Do and Redo

One of the things I think I’ve become known for at UNC is my homework policy, which is very lenient: I allow students to turn homework in late, and I allow them to resubmit assignments for a higher grade as many times as they can until they get a perfect score or the semester ends. This is not just something I do in order to be popular or well-liked (although that’s a nice side-effect, to be sure); it’s a policy about which I’ve given a great deal of thought, and which has evolved over the last ten years or so. It works the best for me for several reasons:

  • In my classes, homework presents the student with the topics and types of exercises that they will find on the exams. Thus, gaining a real understanding of the homework is the best way to prepare for the exams.
  • Often, the misunderstanding of a single element can cause a cascade of errors throughout the homework. If someone misunderstands how to build a particular type of chord, for example, it could be disastrous for a long assignment which uses that chord throughout.

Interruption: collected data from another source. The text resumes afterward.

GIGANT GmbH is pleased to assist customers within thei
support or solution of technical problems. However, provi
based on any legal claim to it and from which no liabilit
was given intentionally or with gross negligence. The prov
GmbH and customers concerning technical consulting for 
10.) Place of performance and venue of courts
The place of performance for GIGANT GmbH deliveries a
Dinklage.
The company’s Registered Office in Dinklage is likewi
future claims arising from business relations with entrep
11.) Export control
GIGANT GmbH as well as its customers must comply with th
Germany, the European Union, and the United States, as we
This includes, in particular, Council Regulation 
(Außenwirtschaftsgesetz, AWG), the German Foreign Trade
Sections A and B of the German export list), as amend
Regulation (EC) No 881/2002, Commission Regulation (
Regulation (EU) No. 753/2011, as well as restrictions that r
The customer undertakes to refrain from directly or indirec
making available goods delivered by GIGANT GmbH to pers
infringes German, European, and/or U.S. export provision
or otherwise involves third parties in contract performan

Grading that assignment objectively might result in a very low score — a 12%, for example — that does not truly portray the student’s understanding of the assignment as a whole. However, knowing that the student can fix and resubmit the assignment frees me from feeling like I am condemning that student to a horrible fate while remaining objective.
  • Allowing a student to “try again” — or submit homework even though they didn’t meet the deadline — reduces the chances that the student will throw up his or her hands and “give up” with that particular assignment… something that benefits no one.
  • The system actually makes grading much easier. Because students can redo their assignments, grading consists of identifying which problems are wrong, and not explaining why they are wrong — this is left as an exercise to the student as he or she is redoing the assignment. Of course, if a student continues to make the same mistake after a few redos, I will give them some guidance either on paper or in person. And because I allow students to turn in assignments after the deadline, I don’t need to keep track of when a particular paper is handed in, nor do I need to play judge and jury regarding reasons for papers being late. (And, as any teacher can tell you, the whole “judge and jury” role is an exhausting one.)

The only drawbacks to my system is that students sometimes take advantage of it too much. I’ve had students go the entire semester without turning in anything, only to frantically complete all of their homework by the end of the semester and hand it all in. Unfortunately, this generally results in some very poorly done homework and no chance to redo it, and I can only hope that the student learns a valuable life lesson as a result. However, I think that giving students these opportunities to manage themselves — even though, to quote a colleague, it gives them “freedom to fail” — is an example of respect from professor to student, something to which all students have a right.